---------- RECORDS ----------

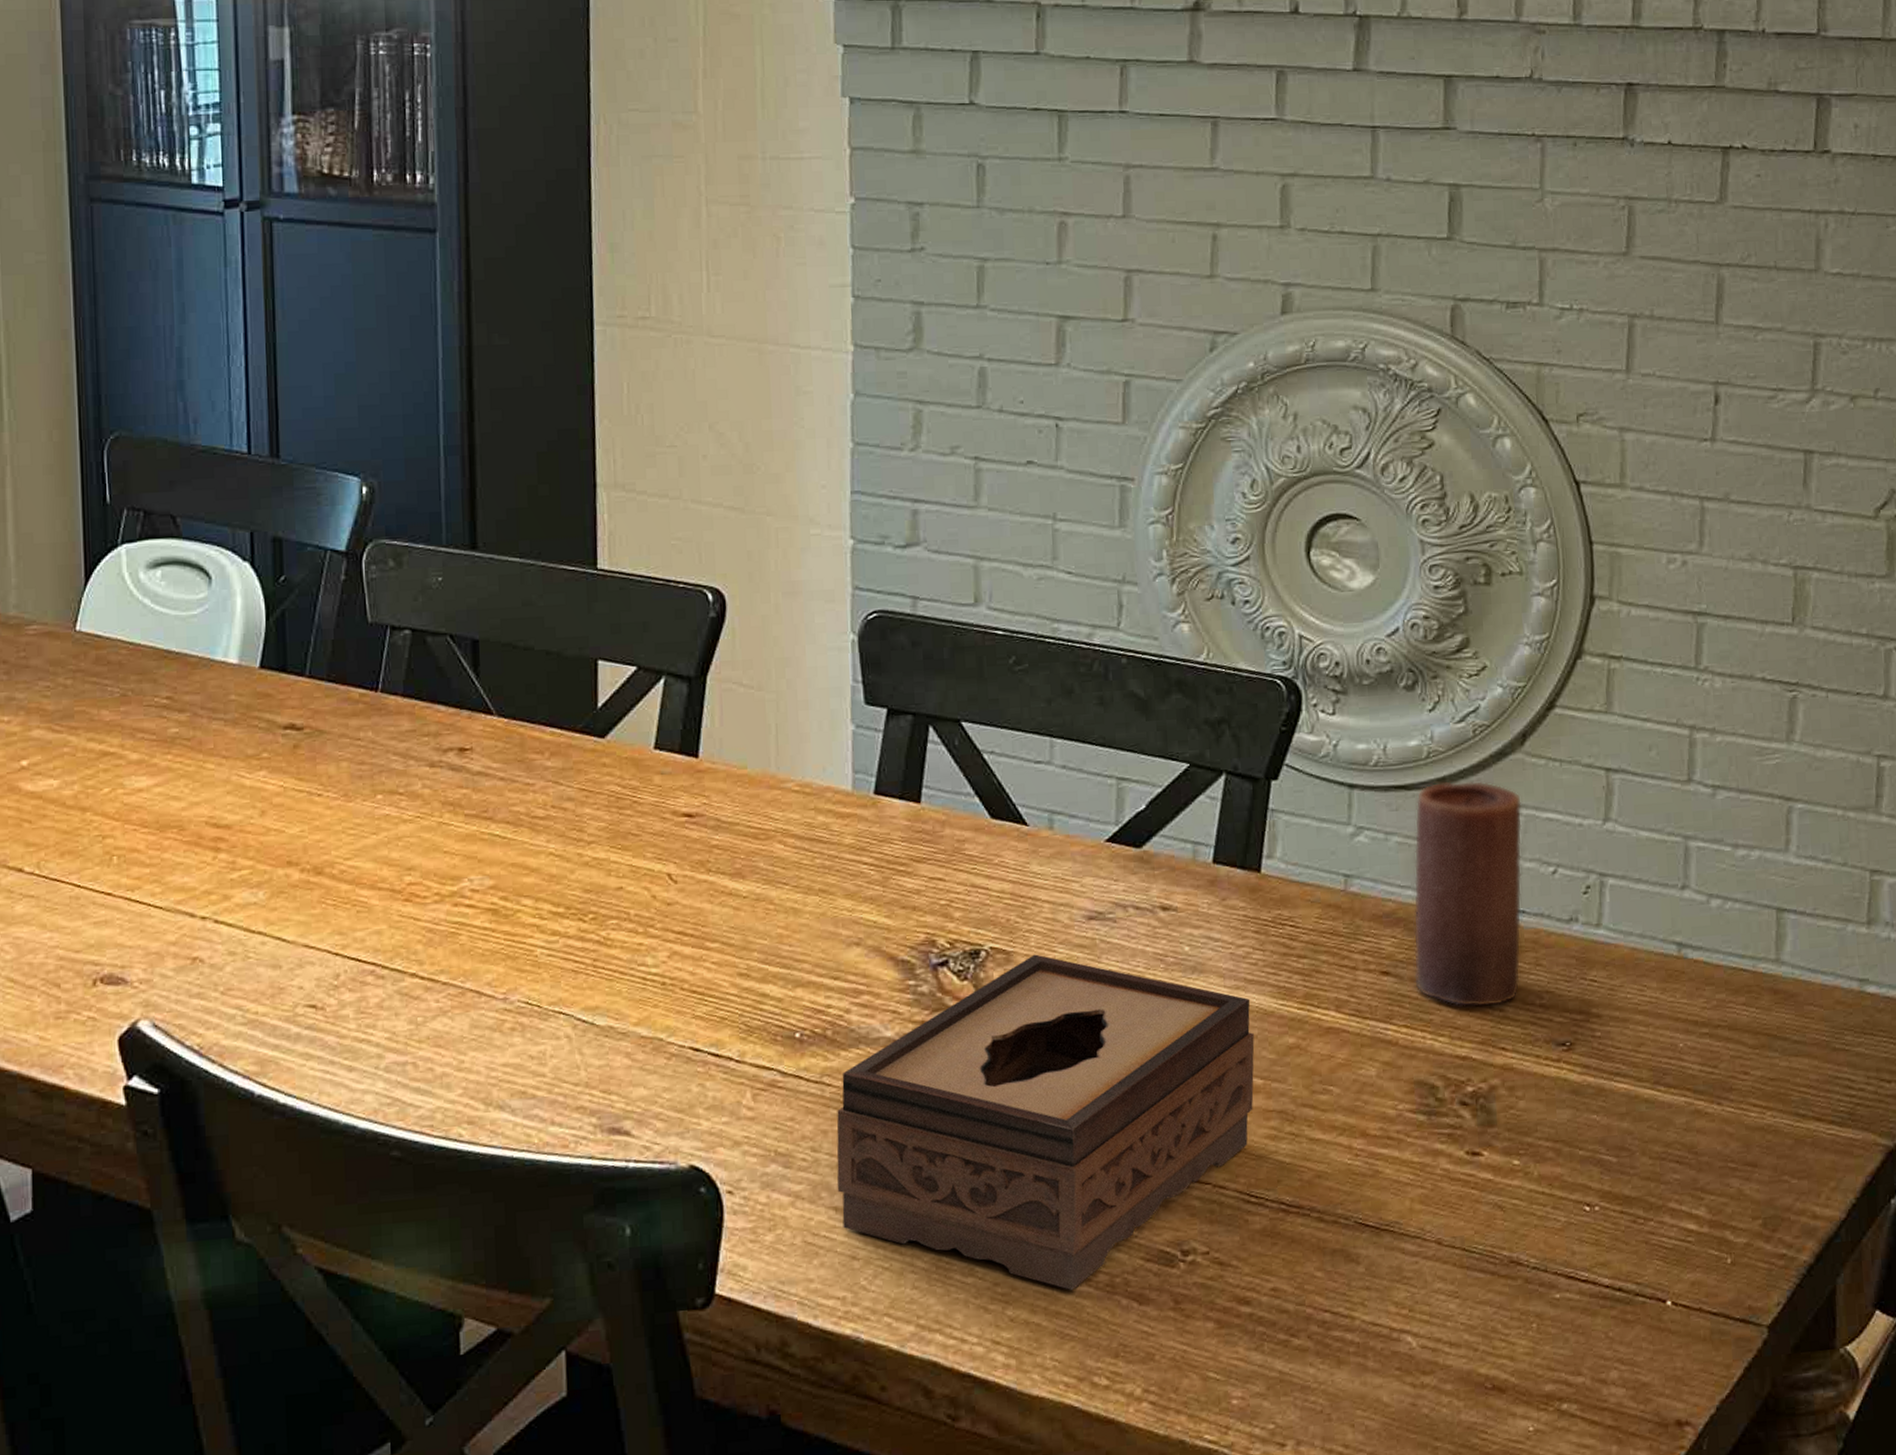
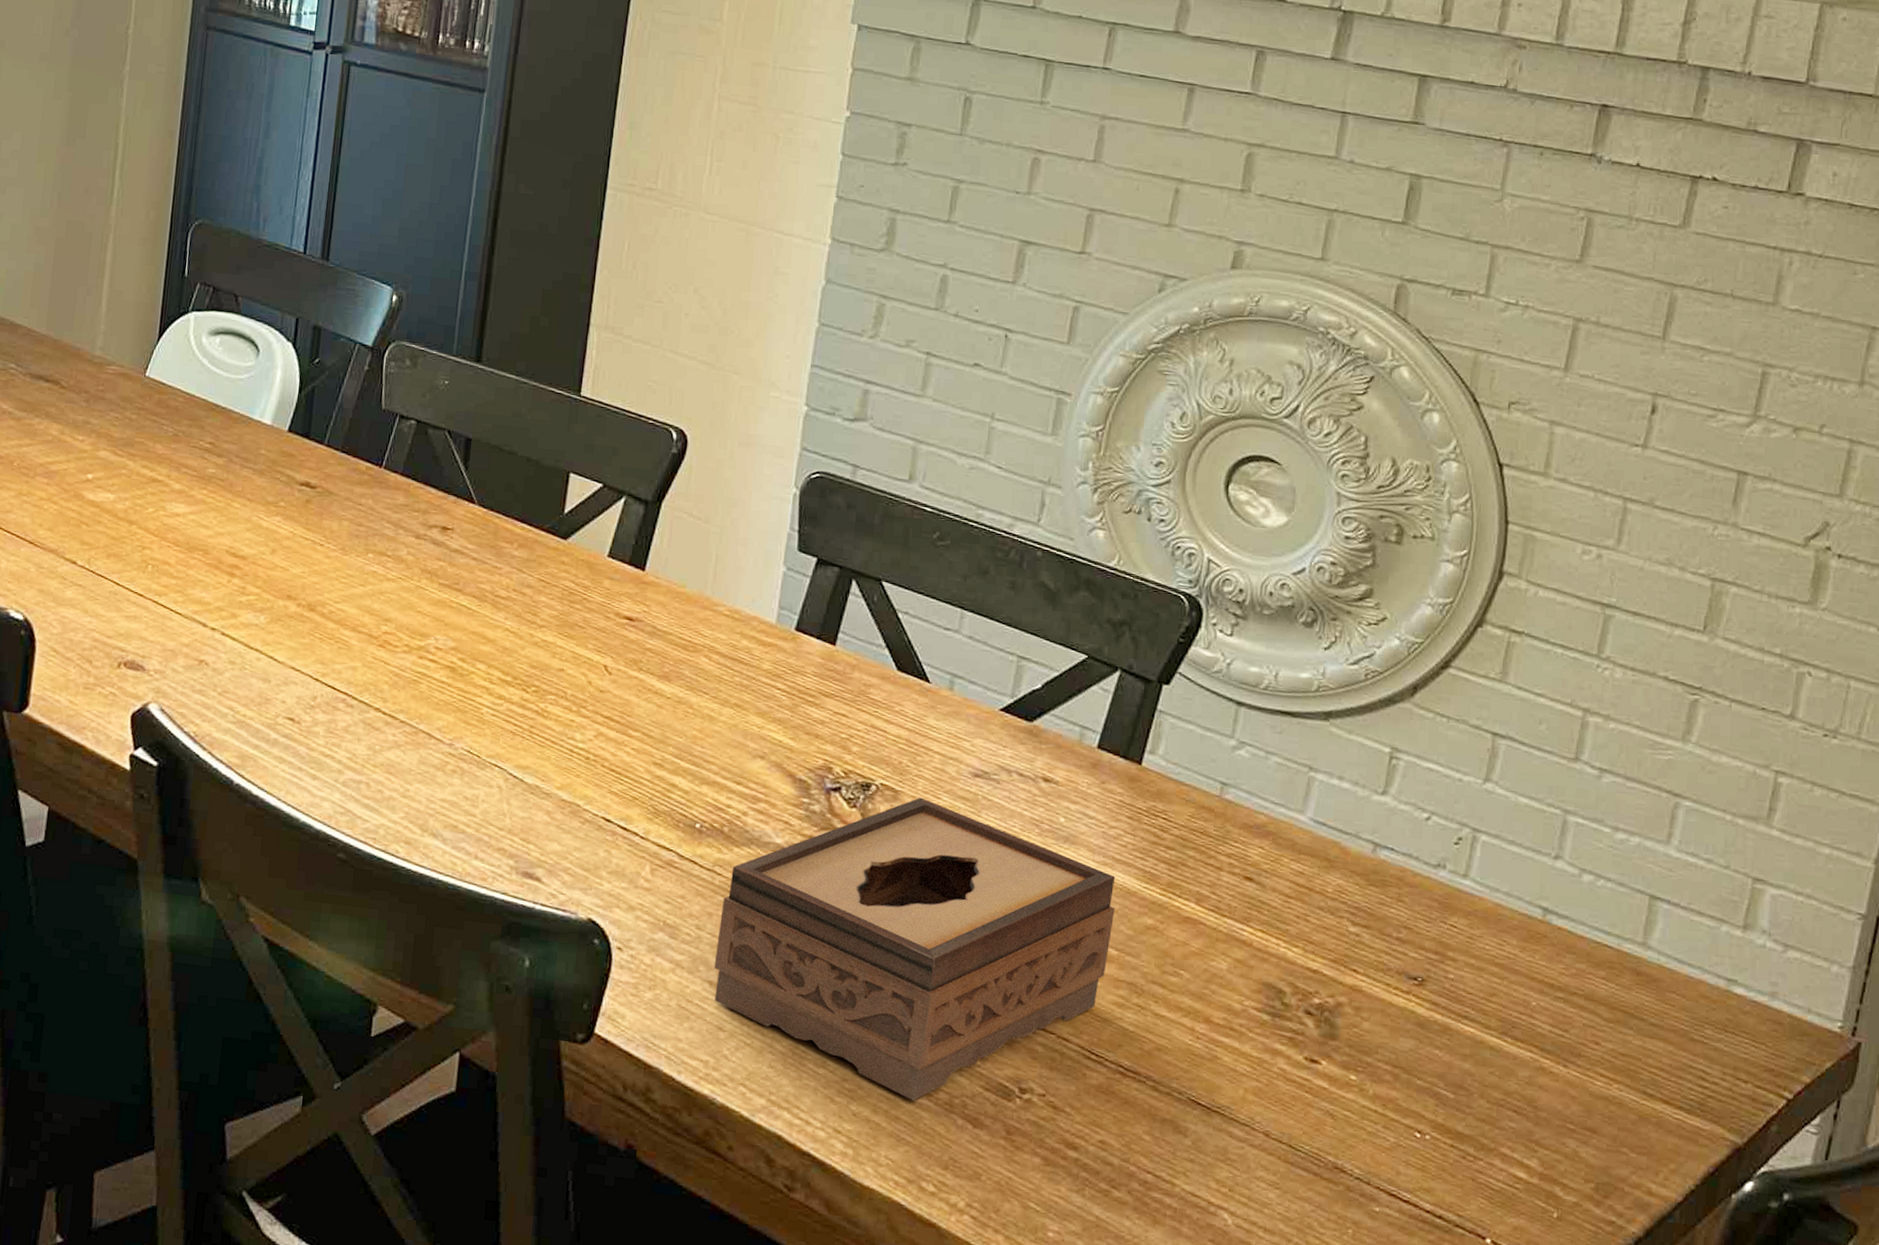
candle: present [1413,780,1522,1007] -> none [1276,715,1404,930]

----------
---------- RECORDS ----------

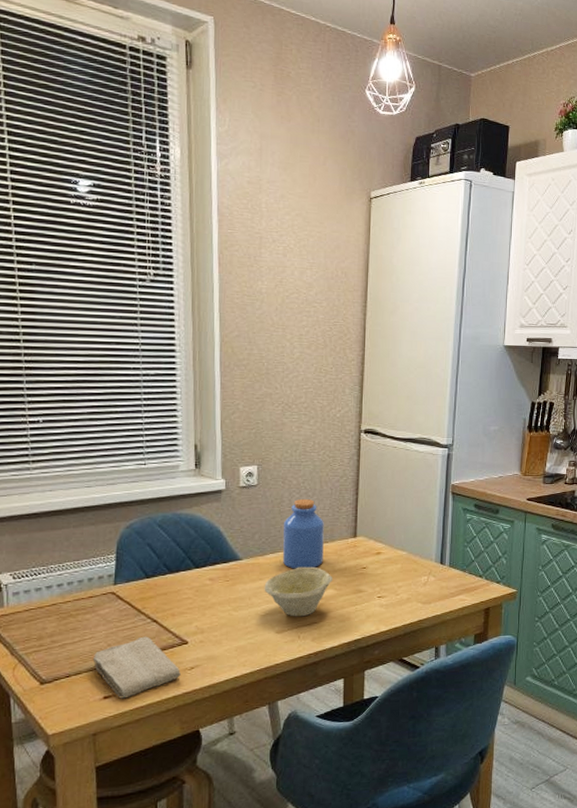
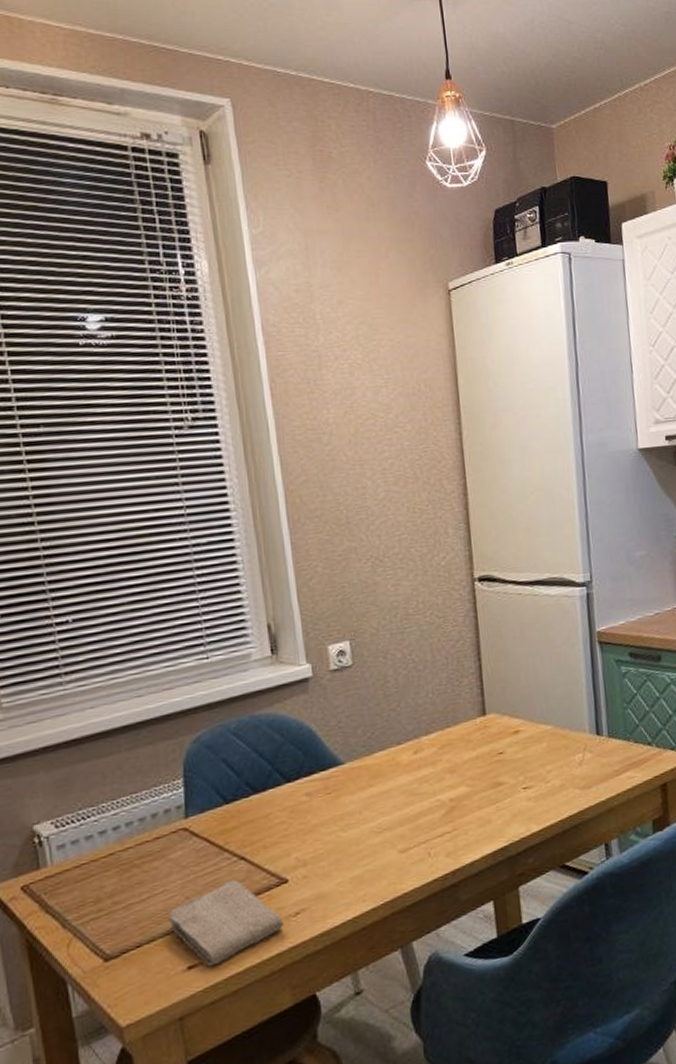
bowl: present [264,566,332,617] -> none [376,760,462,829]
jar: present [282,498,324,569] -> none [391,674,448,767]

----------
---------- RECORDS ----------

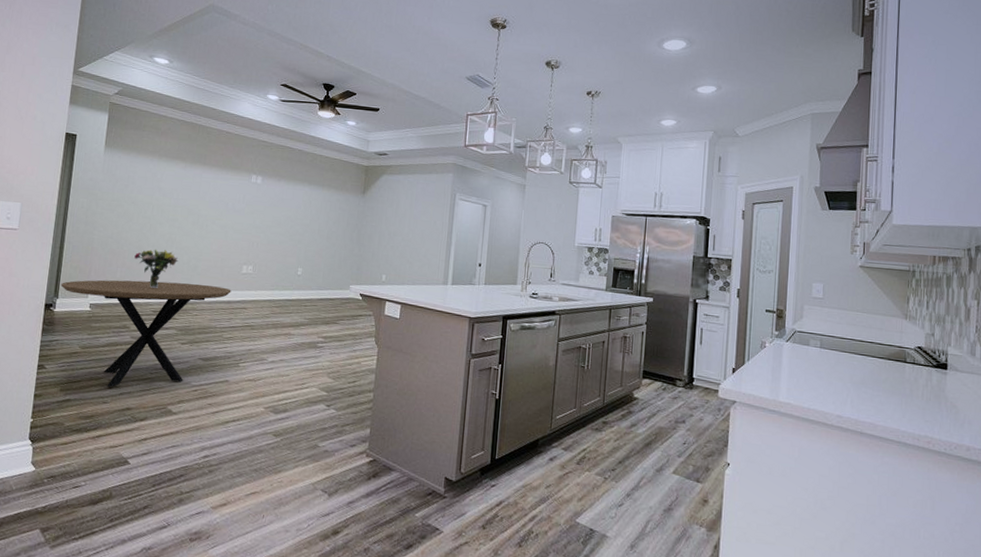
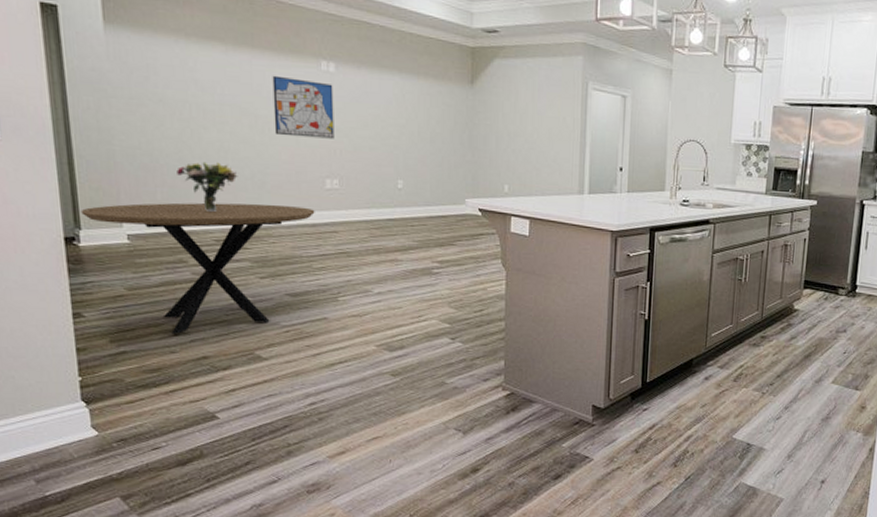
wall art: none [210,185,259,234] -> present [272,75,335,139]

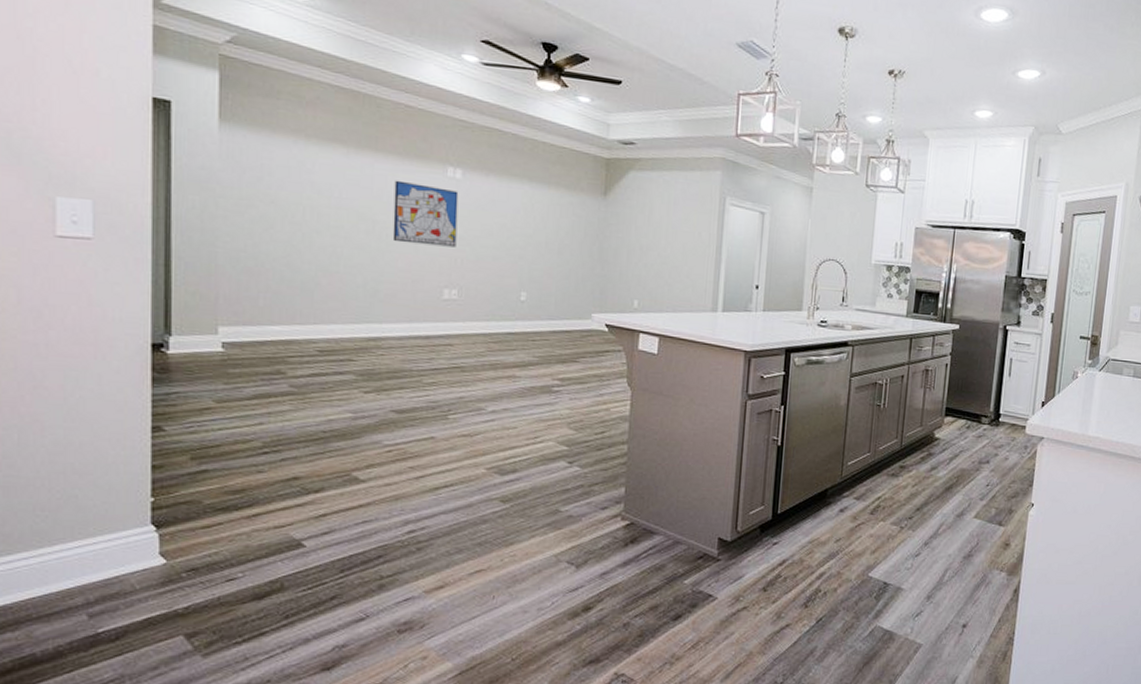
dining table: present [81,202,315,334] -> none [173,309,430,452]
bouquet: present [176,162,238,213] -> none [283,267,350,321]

----------

(WHAT YOU SHOULD DO): In the listing above, locate the line with "bowl: present [264,566,332,617]" and the line with "jar: present [282,498,324,569]", then extract exactly those lines and every line between them, and nothing more.

(ANSWER):
bowl: present [264,566,332,617] -> none [376,760,462,829]
jar: present [282,498,324,569] -> none [391,674,448,767]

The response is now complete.